Editing storage.cfg Disaster

inbox25

Member
May 20, 2022
4
0
6
Hi everyone,

I have been using Proxmox to create new servers at home and am fairly new to the software and the concept of servers in general.

I created a main Proxmox node with a couple of VMS and 4 or 5 LXCs and it is installed on a single NVME SSD with zfs (defaults). I also created a cluster with this machine as the main node.

I have a second empty Proxmox node installed initially on a single sata SSD with an LVM setup (defaults). Today I tried to join this second node to the cluster with the first node.

Whilst the joining process was a success, I found that the there was some kind of 'question mark' icon in the 'drive' section of the second node. I was doing some reading online and then stupidly decided to edit the storage.cfg file.
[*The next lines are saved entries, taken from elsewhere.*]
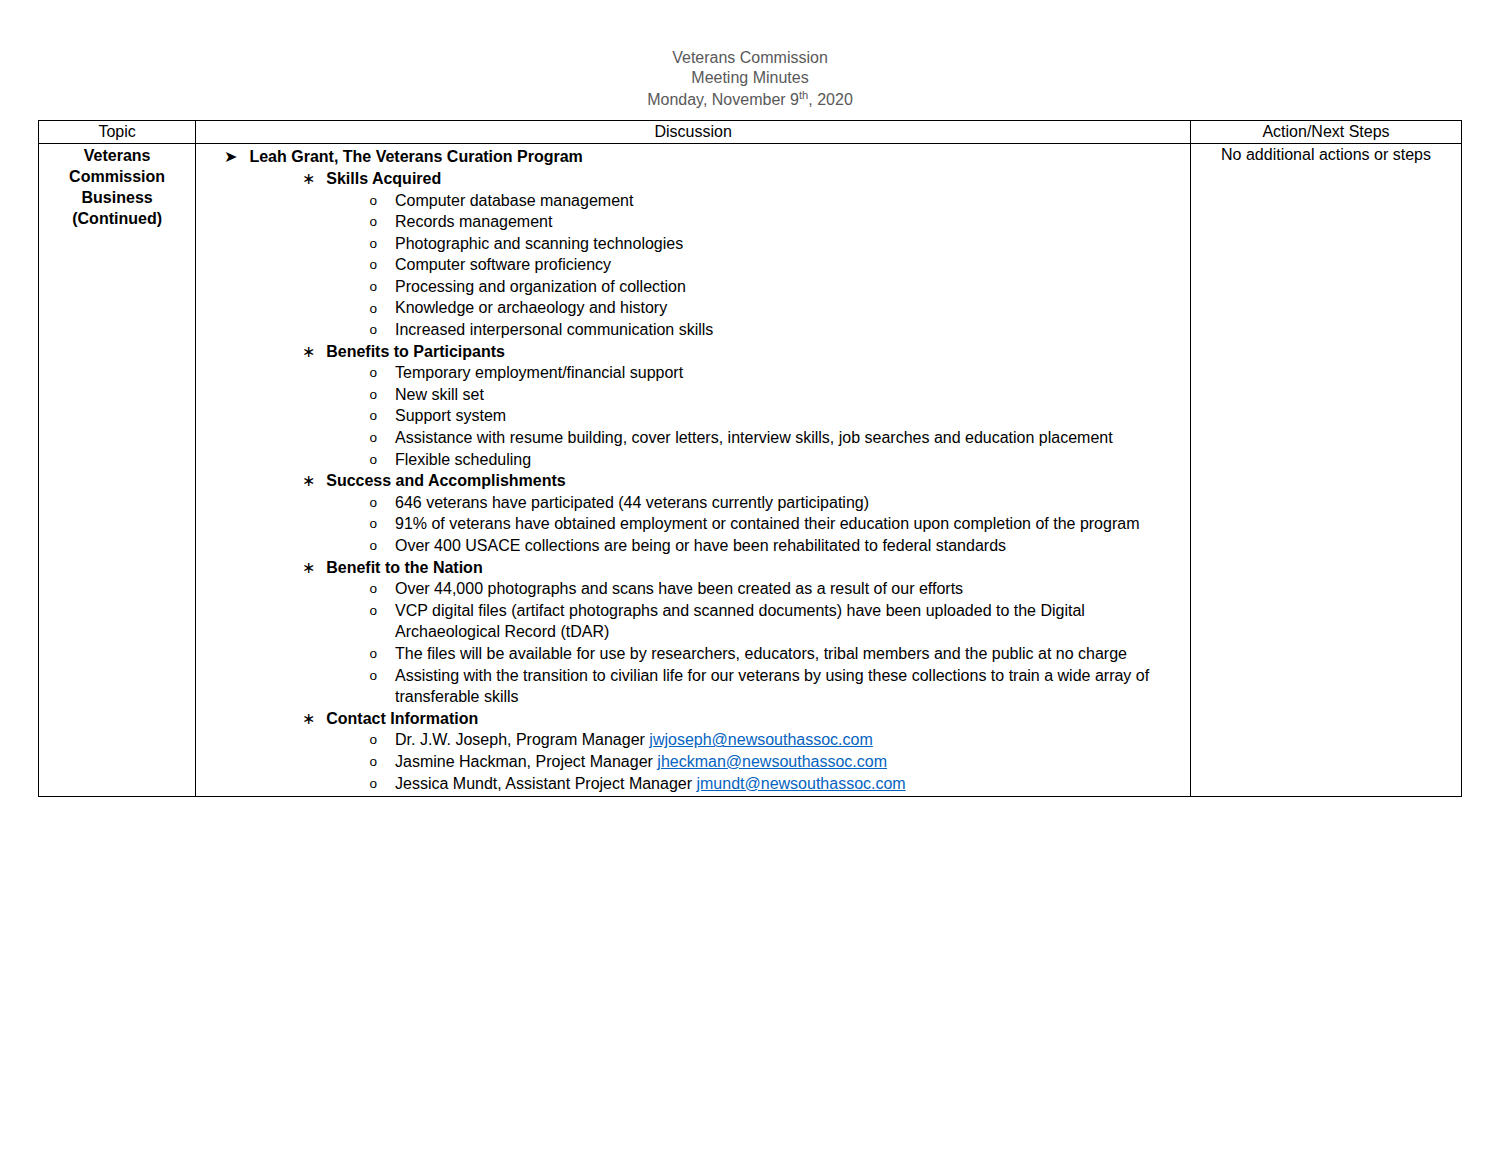Veterans Commission
Meeting Minutes
Monday, November 9th, 2020
| Topic | Discussion | Action/Next Steps |
| --- | --- | --- |
| Veterans Commission Business (Continued) | Leah Grant, The Veterans Curation Program Skills Acquired Computer database management Records management Photographic and scanning technologies Computer software proficiency Processing and organization of collection Knowledge or archaeology and history Increased interpersonal communication skills Benefits to Participants Temporary employment/financial support New skill set Support system Assistance with resume building, cover letters, interview skills, job searches and education placement Flexible scheduling Success and Accomplishments 646 veterans have participated (44 veterans currently participating) 91% of veterans have obtained employment or contained their education upon completion of the program Over 400 USACE collections are being or have been rehabilitated to federal standards Benefit to the Nation Over 44,000 photographs and scans have been created as a result of our efforts VCP digital files (artifact photographs and scanned documents) have been uploaded to the Digital Archaeological Record (tDAR) The files will be available for use by researchers, educators, tribal members and the public at no charge Assisting with the transition to civilian life for our veterans by using these collections to train a wide array of transferable skills Contact Information Dr. J.W. Joseph, Program Manager jwjoseph@newsouthassoc.com Jasmine Hackman, Project Manager jheckman@newsouthassoc.com Jessica Mundt, Assistant Project Manager jmundt@newsouthassoc.com | No additional actions or steps |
Additionally, out of panic and stupidity, I may have also deleted some disks from one of the Proxmox nodes, although I cannot remember which one specifically.

During this editing process I made some changes which have resulted in me seeing the following message when I try to access the shell of the first node:

1.jpg

Reading this leads me to believe that I may have accidentally deleted/cleared the drive containing the root partition of the first Proxmox node. I cannot SSH into this Proxmox host either. The only thing is that I can still see the webGUI of both nodes.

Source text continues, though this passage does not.